Parliamo della tua compagnia, Nasca Teatri di Terra. Cosa significa questo nome?
Nasca da “naso”, un naso importante, il mio, e anche per il concetto di nascere. E Teatri di Terra perché d’ora in avanti gli spettacoli devono cominciare dagli amici, dalle cose che contano, dalla terra, poi viene tutto il resto: gli orpelli, la luce, la scena eccetera. Io voglio costruire lo spettacolo sapendo che deve dipendere da me, poi ci metto magari anche gli ologrammi, ma prima devo lavorare sul senso.

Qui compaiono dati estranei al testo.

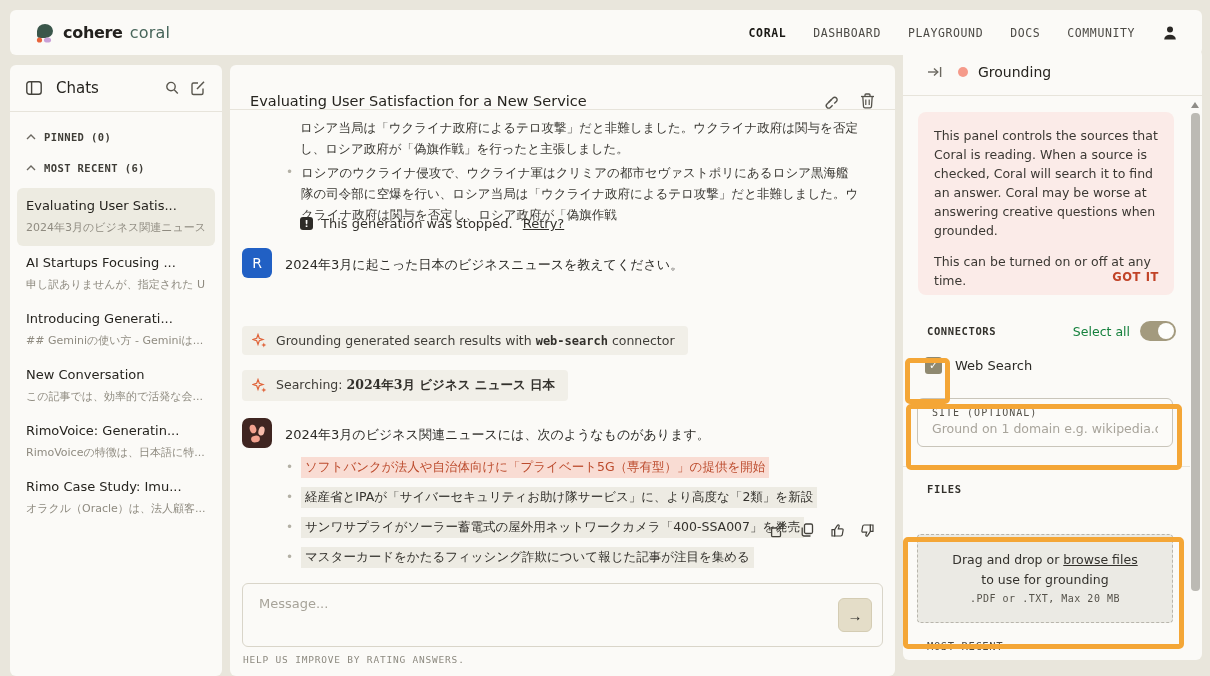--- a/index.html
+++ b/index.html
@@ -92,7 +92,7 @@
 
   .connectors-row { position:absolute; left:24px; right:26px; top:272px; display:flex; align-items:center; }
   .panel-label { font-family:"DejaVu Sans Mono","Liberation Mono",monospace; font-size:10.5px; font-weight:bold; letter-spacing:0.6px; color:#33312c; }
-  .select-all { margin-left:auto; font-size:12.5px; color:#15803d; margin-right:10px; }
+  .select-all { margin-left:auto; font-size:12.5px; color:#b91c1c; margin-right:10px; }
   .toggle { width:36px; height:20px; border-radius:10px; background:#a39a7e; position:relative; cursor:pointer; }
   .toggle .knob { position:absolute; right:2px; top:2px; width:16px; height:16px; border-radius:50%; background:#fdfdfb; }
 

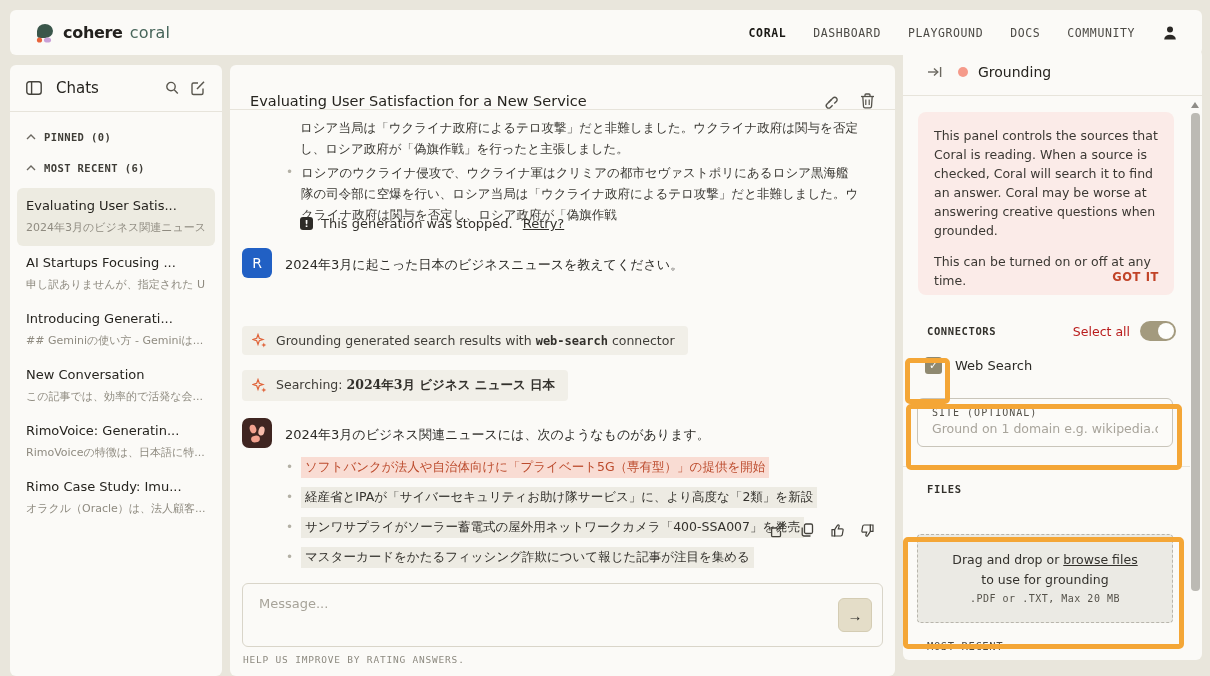--- a/index.html
+++ b/index.html
@@ -205,12 +205,12 @@
       <div class="chat-item-preview">## Geminiの使い方 - Geminiは...</div>
     </div>
     <div class="chat-item">
+      <div class="chat-item-title">RimoVoice: Generatin...</div>
+      <div class="chat-item-preview">RimoVoiceの特徴は、日本語に特...</div>
+    </div>
+    <div class="chat-item">
       <div class="chat-item-title">New Conversation</div>
       <div class="chat-item-preview">この記事では、効率的で活発な会...</div>
-    </div>
-    <div class="chat-item">
-      <div class="chat-item-title">RimoVoice: Generatin...</div>
-      <div class="chat-item-preview">RimoVoiceの特徴は、日本語に特...</div>
     </div>
     <div class="chat-item">
       <div class="chat-item-title">Rimo Case Study: Imu...</div>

Che cosa stai preparando? In quali progetti sei coinvolto?
Oltre al montaggio del film tratto dalla esperienza del ‘barbonaggio teatrale’ “Ogni volta che parlo con me”, redatto insieme a Matteo Greco che ne cura anche la regia, attualmente ho tre progetti teatrali a cui tengo molto. Un primo studio sul killer, che si intitola “Quanto mi dai se ti uccido?”, un lavoro leggero, molto divertente, tratto dal libro di Walter Spennato, “Piccoli omicidi del cazzo”, che riflette sul fatto che ormai si ammazza per niente, per delle fesserie, quel tipo di omicidi che commetteresti anche tu, per un parcheggio. Sono tutti i pensieri che questo killer porta con sé in una valigetta insieme al suo diario e a pistole che forse ha ereditato dalla madre, che forse ha assassinato. È uno scherzo teatrale che mi piacerebbe mettere in scena con dei musicisti, con un contrabbasso, molto fumettistico, alla “Leo Pulp”, qualcosa di divertente, senza alcuna pretesa. Sono molto scrupoloso nella memoria, mi piace dare tempo ai miei lavori di maturare.
Poi, secondo progetto, sulla musica e il mito, dedicato a quelli che sono morti a 27 anni: Jimi Hendrix, Jim Morrison, Brian Jones eccetera, non tanto per raccontarli ma per raccontare che cosa un poster può diventare; perché un mito è un’icona che appendi sulle pareti della tua camera e diventa un’ispirazione. È la storia di uno che vorrebbe diventare un poster, e mi rifarò al libro di Osvaldo Piliego, “Fino alla fine del giorno”, che mi piace molto e parla di miti giornalieri, associando ogni giorno a una canzone. Lo presento, in forma di studio, da oggi, 7 maggio, nell’ambito del circuito “Quante storie in giro…“.
E ancora, terzo progetto, un lavoro per i bambini che si intitola “Mattia e il nonno”, un testo di Roberto Piumini, che aiuta i ragazzi ad attraversare il mistero della morte.

Chi è il tuo maestro?

Carmelo Bene! L’unica vera novità non-teatrale del teatro. Colui che ci ha fatto comprendere quanto sia stupido recitare a teatro, e quanto importante sia essere. Che cosa significa “Un Amleto in meno”? Che non c’è mai una ripetizione, una interpretazione, ma che c’è un essere, Amleto, che la prossima volta non sarà.